Beyond the praiseworthy plot the book is laudable for a litany of reasons. Not written from Barnes’s or any other single character’s perspective, some chapters are from the vantage point of an item—as miscellaneous as a bandage, a bullet and a handbag, or as specific as an intubation tube, the IED and an army-issue civilian compensation form. Personification is used to make each item aware of its surroundings while also being privy to the innermost thoughts and feelings of the novel’s principal characters, yet not in an anthropomorphic sense as they have no agency of their own. As items they underscore the different stages of Barnes’s journey; they are used and then thrown away (or set aside), their purpose complete and the plot line advanced. This unusual style can initially be jarring to the unprepared reader but its value as a creative device is all too evident. Parker should also be praised for his clear creative abilities: his chapters are well crafted and his depictions of trauma, pain and ‘force’ are continually vivid (see Chapter 42). The book shines its brightest when Parker is clearly writing from his own experience. Despite largely being a story of an injured soldier, the novel is also refreshingly free of a clichéd romantic plotline between Barnes and a healthcare professional.

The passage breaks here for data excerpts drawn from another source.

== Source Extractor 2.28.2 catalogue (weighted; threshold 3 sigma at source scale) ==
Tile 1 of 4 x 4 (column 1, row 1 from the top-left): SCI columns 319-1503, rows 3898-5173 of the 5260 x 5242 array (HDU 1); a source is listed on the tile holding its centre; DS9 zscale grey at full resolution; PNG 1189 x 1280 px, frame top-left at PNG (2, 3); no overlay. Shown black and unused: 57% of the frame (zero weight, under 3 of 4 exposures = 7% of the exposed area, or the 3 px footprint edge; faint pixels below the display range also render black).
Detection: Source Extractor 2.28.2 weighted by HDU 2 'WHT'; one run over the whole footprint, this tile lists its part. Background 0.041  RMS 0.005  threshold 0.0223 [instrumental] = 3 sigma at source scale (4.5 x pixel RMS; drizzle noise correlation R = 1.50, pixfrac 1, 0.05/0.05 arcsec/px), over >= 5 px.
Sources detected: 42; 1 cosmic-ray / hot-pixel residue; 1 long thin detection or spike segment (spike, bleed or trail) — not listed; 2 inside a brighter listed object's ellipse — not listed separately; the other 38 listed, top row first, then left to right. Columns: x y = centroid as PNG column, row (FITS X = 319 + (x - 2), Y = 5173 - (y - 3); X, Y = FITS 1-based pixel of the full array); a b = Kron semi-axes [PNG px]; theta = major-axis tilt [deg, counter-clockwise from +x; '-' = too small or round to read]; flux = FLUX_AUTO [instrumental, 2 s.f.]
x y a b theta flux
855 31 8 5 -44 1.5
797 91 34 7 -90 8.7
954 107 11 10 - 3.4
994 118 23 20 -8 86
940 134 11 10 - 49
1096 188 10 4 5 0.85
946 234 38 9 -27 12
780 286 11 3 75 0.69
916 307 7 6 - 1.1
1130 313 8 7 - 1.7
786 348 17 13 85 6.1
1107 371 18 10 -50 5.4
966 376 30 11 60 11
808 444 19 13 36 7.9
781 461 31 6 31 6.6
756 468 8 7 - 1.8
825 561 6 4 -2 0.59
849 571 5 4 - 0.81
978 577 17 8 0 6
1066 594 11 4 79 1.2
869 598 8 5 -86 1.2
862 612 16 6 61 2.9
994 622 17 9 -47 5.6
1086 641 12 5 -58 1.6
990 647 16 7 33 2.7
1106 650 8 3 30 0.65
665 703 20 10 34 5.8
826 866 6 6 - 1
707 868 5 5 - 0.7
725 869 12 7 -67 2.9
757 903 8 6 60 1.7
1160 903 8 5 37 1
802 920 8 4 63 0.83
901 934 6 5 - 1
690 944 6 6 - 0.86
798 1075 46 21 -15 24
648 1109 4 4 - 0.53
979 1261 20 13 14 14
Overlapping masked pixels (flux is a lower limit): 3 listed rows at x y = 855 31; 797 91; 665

Weaker, however, are the chapters presented from the perspective of the Afghan insurgents and civilians. While it is a credit to Parker that he decided to include such viewpoints in the work, they contain little insight into the motivations of civilians or insurgents to support or oppose the Kabul government and Western forces beyond stereotypical monetary, nationalist or religion-based impetuses. Parker does present well-crafted and sympathetic depictions of Afghans, informed by his own service as a company-level ‘influence officer’ during a 2009 deployment to Afghanistan (where he was wounded), but the lack of an actual Afghan’s voice is all too evident. That said, Parker’s presentation is without malice and avoids cultural appropriation, while generally adding to the work’s value instead of detracting from it.

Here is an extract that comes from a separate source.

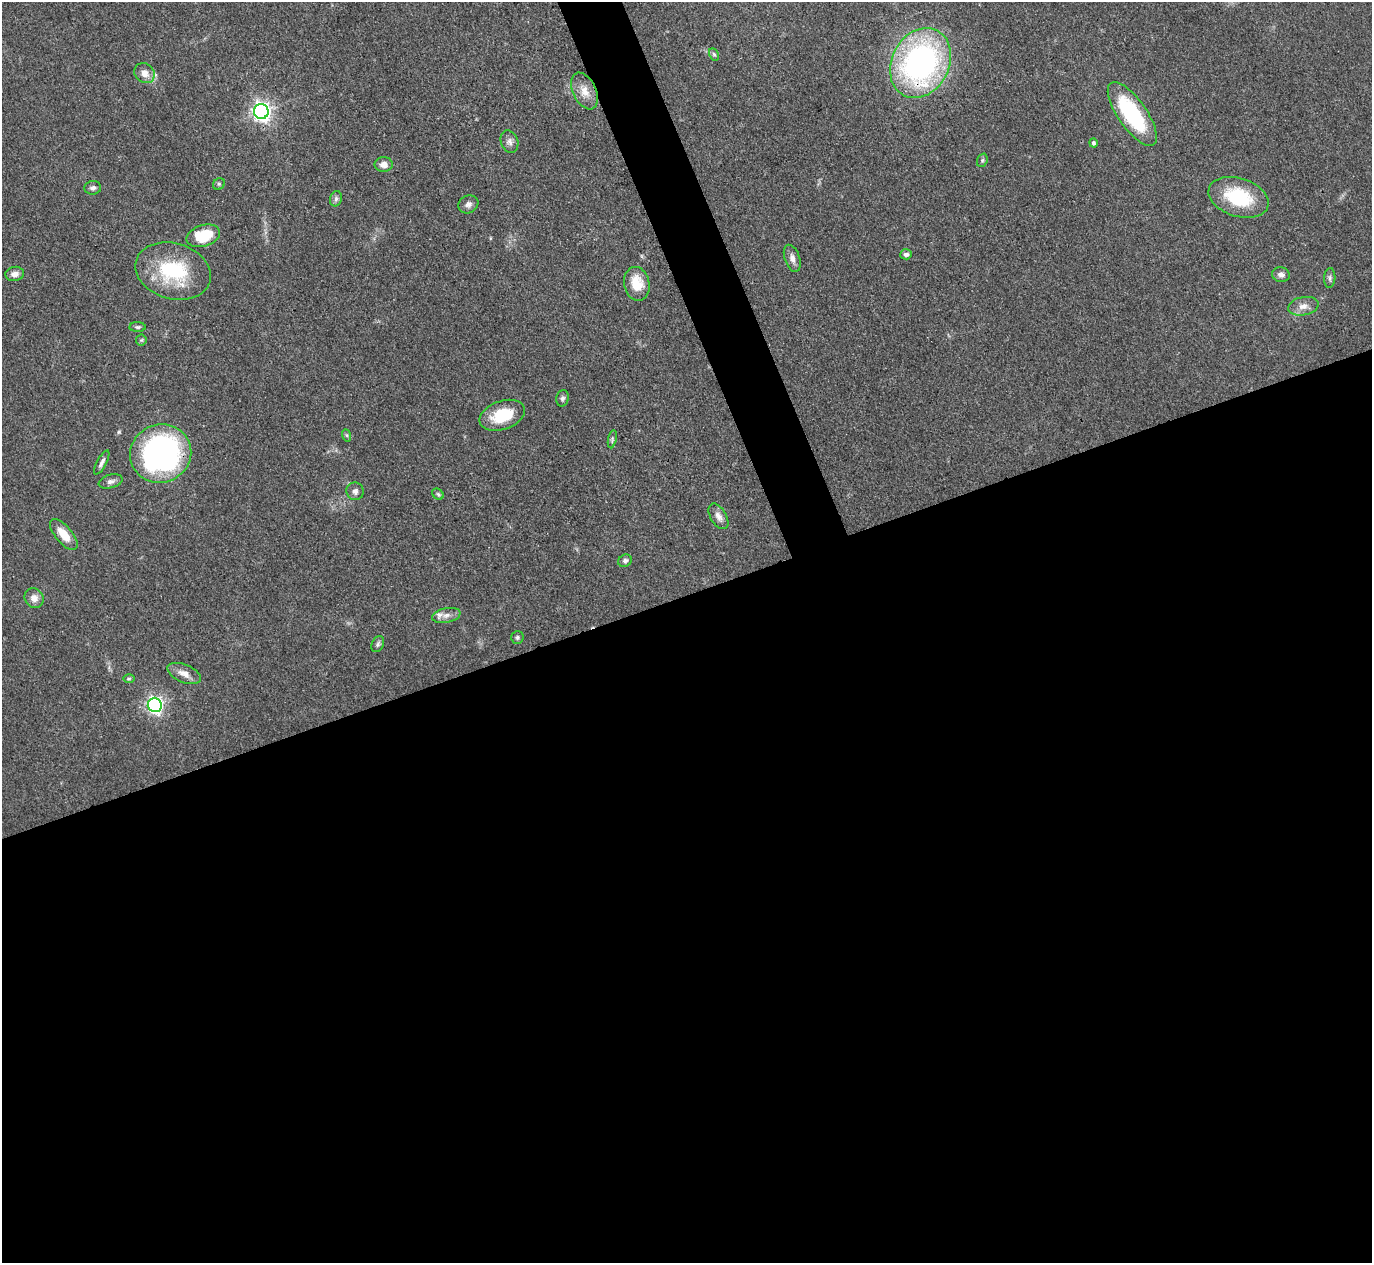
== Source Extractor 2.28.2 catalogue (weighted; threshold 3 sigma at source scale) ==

Anatomy of a Soldier would find a happy home on the shelf and in the minds of many. The general reader will enjoy a semi-autobiographical insight into the war in Afghanistan, while the sympathetic treatment of Afghan insurgents and civilians will perhaps change perspectives on the conflict. Veterans (serving and retired) who may also be dealing with post-deployment injuries or trauma will readily empathise with the central character, while soldiers without such experience will perhaps find a greater understanding of the human cost of war. To the family and friends of servicepeople it provides a glimpse into the all-too-real military worlds of their loved ones. Raw in its presentation and impactful in its telling, Parker’s Anatomy of a Soldier offers a very human insight into one of modernity’s longest-running conflicts.